EXERCISE GOAL:
Copy the full set of lines exactly as given.

RECORD SET:
++++++
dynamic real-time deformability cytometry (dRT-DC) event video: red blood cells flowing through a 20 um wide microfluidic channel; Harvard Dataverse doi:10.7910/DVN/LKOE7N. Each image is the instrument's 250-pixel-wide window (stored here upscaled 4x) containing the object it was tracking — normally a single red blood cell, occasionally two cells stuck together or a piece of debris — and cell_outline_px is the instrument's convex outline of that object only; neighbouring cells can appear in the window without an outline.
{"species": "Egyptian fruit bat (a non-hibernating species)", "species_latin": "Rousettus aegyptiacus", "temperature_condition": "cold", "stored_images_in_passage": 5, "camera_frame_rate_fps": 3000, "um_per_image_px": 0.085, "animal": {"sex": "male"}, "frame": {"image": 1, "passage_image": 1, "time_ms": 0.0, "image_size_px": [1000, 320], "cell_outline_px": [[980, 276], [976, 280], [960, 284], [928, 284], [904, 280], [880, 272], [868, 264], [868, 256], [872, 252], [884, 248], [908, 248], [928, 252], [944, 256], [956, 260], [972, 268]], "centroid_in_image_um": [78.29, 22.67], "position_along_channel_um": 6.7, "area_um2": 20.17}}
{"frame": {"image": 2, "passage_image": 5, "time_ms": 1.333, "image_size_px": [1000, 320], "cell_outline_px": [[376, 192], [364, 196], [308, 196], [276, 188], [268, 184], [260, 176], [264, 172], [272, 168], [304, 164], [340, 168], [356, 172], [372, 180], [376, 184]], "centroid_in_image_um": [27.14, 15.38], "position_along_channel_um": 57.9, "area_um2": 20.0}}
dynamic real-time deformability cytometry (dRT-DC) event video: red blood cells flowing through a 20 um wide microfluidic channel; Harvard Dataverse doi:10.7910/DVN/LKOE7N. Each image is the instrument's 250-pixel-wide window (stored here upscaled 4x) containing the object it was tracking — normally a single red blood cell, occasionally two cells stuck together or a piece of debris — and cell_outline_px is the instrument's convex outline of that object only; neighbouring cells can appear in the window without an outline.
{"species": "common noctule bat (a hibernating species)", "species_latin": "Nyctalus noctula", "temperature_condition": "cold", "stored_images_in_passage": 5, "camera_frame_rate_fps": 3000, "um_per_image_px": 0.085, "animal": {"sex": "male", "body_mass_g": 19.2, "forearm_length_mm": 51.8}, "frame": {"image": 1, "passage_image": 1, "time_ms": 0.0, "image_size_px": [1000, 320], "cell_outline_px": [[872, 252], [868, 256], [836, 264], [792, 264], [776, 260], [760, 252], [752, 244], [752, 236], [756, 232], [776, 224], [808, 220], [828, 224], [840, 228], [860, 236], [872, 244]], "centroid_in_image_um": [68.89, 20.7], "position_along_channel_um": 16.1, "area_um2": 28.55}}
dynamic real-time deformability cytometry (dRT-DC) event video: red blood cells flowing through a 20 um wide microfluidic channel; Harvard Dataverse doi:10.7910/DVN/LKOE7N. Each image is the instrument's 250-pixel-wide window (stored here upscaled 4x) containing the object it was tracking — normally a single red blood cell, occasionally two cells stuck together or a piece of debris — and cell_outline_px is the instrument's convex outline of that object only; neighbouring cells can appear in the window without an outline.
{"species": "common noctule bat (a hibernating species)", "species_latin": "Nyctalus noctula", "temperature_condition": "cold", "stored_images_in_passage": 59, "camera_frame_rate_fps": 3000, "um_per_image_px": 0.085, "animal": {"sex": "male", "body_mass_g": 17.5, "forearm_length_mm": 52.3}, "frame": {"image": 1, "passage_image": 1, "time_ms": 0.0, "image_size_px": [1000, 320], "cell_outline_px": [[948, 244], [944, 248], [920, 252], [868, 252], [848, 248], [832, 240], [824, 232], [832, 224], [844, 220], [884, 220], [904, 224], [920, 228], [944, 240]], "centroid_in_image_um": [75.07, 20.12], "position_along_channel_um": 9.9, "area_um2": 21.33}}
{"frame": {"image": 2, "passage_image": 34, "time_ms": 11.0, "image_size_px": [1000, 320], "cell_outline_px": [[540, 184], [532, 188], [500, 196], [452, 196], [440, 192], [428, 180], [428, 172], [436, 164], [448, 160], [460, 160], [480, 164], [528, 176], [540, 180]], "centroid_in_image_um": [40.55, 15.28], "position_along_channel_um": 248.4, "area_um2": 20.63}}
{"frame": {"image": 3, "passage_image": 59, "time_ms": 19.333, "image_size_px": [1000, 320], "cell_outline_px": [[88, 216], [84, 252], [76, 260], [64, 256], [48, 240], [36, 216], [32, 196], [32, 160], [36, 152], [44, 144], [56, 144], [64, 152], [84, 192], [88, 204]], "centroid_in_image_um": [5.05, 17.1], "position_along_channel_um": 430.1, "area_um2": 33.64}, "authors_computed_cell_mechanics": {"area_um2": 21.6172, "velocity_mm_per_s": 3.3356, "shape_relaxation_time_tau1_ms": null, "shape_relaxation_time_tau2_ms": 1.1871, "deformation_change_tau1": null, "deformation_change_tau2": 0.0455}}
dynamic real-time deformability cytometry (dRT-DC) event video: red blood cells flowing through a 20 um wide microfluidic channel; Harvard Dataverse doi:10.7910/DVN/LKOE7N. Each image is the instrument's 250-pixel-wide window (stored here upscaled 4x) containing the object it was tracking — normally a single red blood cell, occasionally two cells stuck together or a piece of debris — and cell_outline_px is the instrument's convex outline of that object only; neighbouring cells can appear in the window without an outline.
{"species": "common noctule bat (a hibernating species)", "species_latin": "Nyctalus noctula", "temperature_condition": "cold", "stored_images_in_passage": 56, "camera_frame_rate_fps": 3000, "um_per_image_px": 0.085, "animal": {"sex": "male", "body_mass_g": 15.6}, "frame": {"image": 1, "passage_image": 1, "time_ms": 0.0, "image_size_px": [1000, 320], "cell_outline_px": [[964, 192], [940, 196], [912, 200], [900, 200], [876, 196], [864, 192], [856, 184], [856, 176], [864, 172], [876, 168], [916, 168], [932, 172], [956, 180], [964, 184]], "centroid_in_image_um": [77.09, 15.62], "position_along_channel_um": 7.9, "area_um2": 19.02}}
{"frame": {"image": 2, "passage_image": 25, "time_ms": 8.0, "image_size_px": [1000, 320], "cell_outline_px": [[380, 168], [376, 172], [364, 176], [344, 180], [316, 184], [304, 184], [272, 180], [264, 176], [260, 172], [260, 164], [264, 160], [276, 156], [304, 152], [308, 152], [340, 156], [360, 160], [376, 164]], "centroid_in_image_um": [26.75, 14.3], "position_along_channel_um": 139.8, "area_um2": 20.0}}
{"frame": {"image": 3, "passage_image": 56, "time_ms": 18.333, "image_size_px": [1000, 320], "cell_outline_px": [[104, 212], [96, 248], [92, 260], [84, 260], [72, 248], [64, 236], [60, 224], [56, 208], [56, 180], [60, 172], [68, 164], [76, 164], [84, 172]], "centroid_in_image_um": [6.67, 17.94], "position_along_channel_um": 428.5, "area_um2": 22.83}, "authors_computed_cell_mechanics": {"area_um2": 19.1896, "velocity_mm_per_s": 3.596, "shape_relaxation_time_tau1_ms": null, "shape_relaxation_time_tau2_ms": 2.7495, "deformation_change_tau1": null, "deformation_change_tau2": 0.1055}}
++++++
CORRECT ANSWER:
dynamic real-time deformability cytometry (dRT-DC) event video: red blood cells flowing through a 20 um wide microfluidic channel; Harvard Dataverse doi:10.7910/DVN/LKOE7N. Each image is the instrument's 250-pixel-wide window (stored here upscaled 4x) containing the object it was tracking — normally a single red blood cell, occasionally two cells stuck together or a piece of debris — and cell_outline_px is the instrument's convex outline of that object only; neighbouring cells can appear in the window without an outline.
{"species": "Egyptian fruit bat (a non-hibernating species)", "species_latin": "Rousettus aegyptiacus", "temperature_condition": "cold", "stored_images_in_passage": 5, "camera_frame_rate_fps": 3000, "um_per_image_px": 0.085, "animal": {"sex": "male"}, "frame": {"image": 1, "passage_image": 1, "time_ms": 0.0, "image_size_px": [1000, 320], "cell_outline_px": [[980, 276], [976, 280], [960, 284], [928, 284], [904, 280], [880, 272], [868, 264], [868, 256], [872, 252], [884, 248], [908, 248], [928, 252], [944, 256], [956, 260], [972, 268]], "centroid_in_image_um": [78.29, 22.67], "position_along_channel_um": 6.7, "area_um2": 20.17}}
{"frame": {"image": 2, "passage_image": 5, "time_ms": 1.333, "image_size_px": [1000, 320], "cell_outline_px": [[376, 192], [364, 196], [308, 196], [276, 188], [268, 184], [260, 176], [264, 172], [272, 168], [304, 164], [340, 168], [356, 172], [372, 180], [376, 184]], "centroid_in_image_um": [27.14, 15.38], "position_along_channel_um": 57.9, "area_um2": 20.0}}
dynamic real-time deformability cytometry (dRT-DC) event video: red blood cells flowing through a 20 um wide microfluidic channel; Harvard Dataverse doi:10.7910/DVN/LKOE7N. Each image is the instrument's 250-pixel-wide window (stored here upscaled 4x) containing the object it was tracking — normally a single red blood cell, occasionally two cells stuck together or a piece of debris — and cell_outline_px is the instrument's convex outline of that object only; neighbouring cells can appear in the window without an outline.
{"species": "common noctule bat (a hibernating species)", "species_latin": "Nyctalus noctula", "temperature_condition": "cold", "stored_images_in_passage": 5, "camera_frame_rate_fps": 3000, "um_per_image_px": 0.085, "animal": {"sex": "male", "body_mass_g": 19.2, "forearm_length_mm": 51.8}, "frame": {"image": 1, "passage_image": 1, "time_ms": 0.0, "image_size_px": [1000, 320], "cell_outline_px": [[872, 252], [868, 256], [836, 264], [792, 264], [776, 260], [760, 252], [752, 244], [752, 236], [756, 232], [776, 224], [808, 220], [828, 224], [840, 228], [860, 236], [872, 244]], "centroid_in_image_um": [68.89, 20.7], "position_along_channel_um": 16.1, "area_um2": 28.55}}
dynamic real-time deformability cytometry (dRT-DC) event video: red blood cells flowing through a 20 um wide microfluidic channel; Harvard Dataverse doi:10.7910/DVN/LKOE7N. Each image is the instrument's 250-pixel-wide window (stored here upscaled 4x) containing the object it was tracking — normally a single red blood cell, occasionally two cells stuck together or a piece of debris — and cell_outline_px is the instrument's convex outline of that object only; neighbouring cells can appear in the window without an outline.
{"species": "common noctule bat (a hibernating species)", "species_latin": "Nyctalus noctula", "temperature_condition": "cold", "stored_images_in_passage": 59, "camera_frame_rate_fps": 3000, "um_per_image_px": 0.085, "animal": {"sex": "male", "body_mass_g": 17.5, "forearm_length_mm": 52.3}, "frame": {"image": 1, "passage_image": 1, "time_ms": 0.0, "image_size_px": [1000, 320], "cell_outline_px": [[948, 244], [944, 248], [920, 252], [868, 252], [848, 248], [832, 240], [824, 232], [832, 224], [844, 220], [884, 220], [904, 224], [920, 228], [944, 240]], "centroid_in_image_um": [75.07, 20.12], "position_along_channel_um": 9.9, "area_um2": 21.33}}
{"frame": {"image": 2, "passage_image": 34, "time_ms": 11.0, "image_size_px": [1000, 320], "cell_outline_px": [[540, 184], [532, 188], [500, 196], [452, 196], [440, 192], [428, 180], [428, 172], [436, 164], [448, 160], [460, 160], [480, 164], [528, 176], [540, 180]], "centroid_in_image_um": [40.55, 15.28], "position_along_channel_um": 248.4, "area_um2": 20.63}}
{"frame": {"image": 3, "passage_image": 59, "time_ms": 19.333, "image_size_px": [1000, 320], "cell_outline_px": [[88, 216], [84, 252], [76, 260], [64, 256], [48, 240], [36, 216], [32, 196], [32, 160], [36, 152], [44, 144], [56, 144], [64, 152], [84, 192], [88, 204]], "centroid_in_image_um": [5.05, 17.1], "position_along_channel_um": 430.1, "area_um2": 33.64}, "authors_computed_cell_mechanics": {"area_um2": 21.6172, "velocity_mm_per_s": 3.3356, "shape_relaxation_time_tau1_ms": null, "shape_relaxation_time_tau2_ms": 1.1871, "deformation_change_tau1": null, "deformation_change_tau2": 0.0455}}
dynamic real-time deformability cytometry (dRT-DC) event video: red blood cells flowing through a 20 um wide microfluidic channel; Harvard Dataverse doi:10.7910/DVN/LKOE7N. Each image is the instrument's 250-pixel-wide window (stored here upscaled 4x) containing the object it was tracking — normally a single red blood cell, occasionally two cells stuck together or a piece of debris — and cell_outline_px is the instrument's convex outline of that object only; neighbouring cells can appear in the window without an outline.
{"species": "common noctule bat (a hibernating species)", "species_latin": "Nyctalus noctula", "temperature_condition": "cold", "stored_images_in_passage": 56, "camera_frame_rate_fps": 3000, "um_per_image_px": 0.085, "animal": {"sex": "male", "body_mass_g": 15.6}, "frame": {"image": 1, "passage_image": 1, "time_ms": 0.0, "image_size_px": [1000, 320], "cell_outline_px": [[964, 192], [940, 196], [912, 200], [900, 200], [876, 196], [864, 192], [856, 184], [856, 176], [864, 172], [876, 168], [916, 168], [932, 172], [956, 180], [964, 184]], "centroid_in_image_um": [77.09, 15.62], "position_along_channel_um": 7.9, "area_um2": 19.02}}
{"frame": {"image": 2, "passage_image": 25, "time_ms": 8.0, "image_size_px": [1000, 320], "cell_outline_px": [[380, 168], [376, 172], [364, 176], [344, 180], [316, 184], [304, 184], [272, 180], [264, 176], [260, 172], [260, 164], [264, 160], [276, 156], [304, 152], [308, 152], [340, 156], [360, 160], [376, 164]], "centroid_in_image_um": [26.75, 14.3], "position_along_channel_um": 139.8, "area_um2": 20.0}}
{"frame": {"image": 3, "passage_image": 56, "time_ms": 18.333, "image_size_px": [1000, 320], "cell_outline_px": [[104, 212], [96, 248], [92, 260], [84, 260], [72, 248], [64, 236], [60, 224], [56, 208], [56, 180], [60, 172], [68, 164], [76, 164], [84, 172]], "centroid_in_image_um": [6.67, 17.94], "position_along_channel_um": 428.5, "area_um2": 22.83}, "authors_computed_cell_mechanics": {"area_um2": 19.1896, "velocity_mm_per_s": 3.596, "shape_relaxation_time_tau1_ms": null, "shape_relaxation_time_tau2_ms": 2.7495, "deformation_change_tau1": null, "deformation_change_tau2": 0.1055}}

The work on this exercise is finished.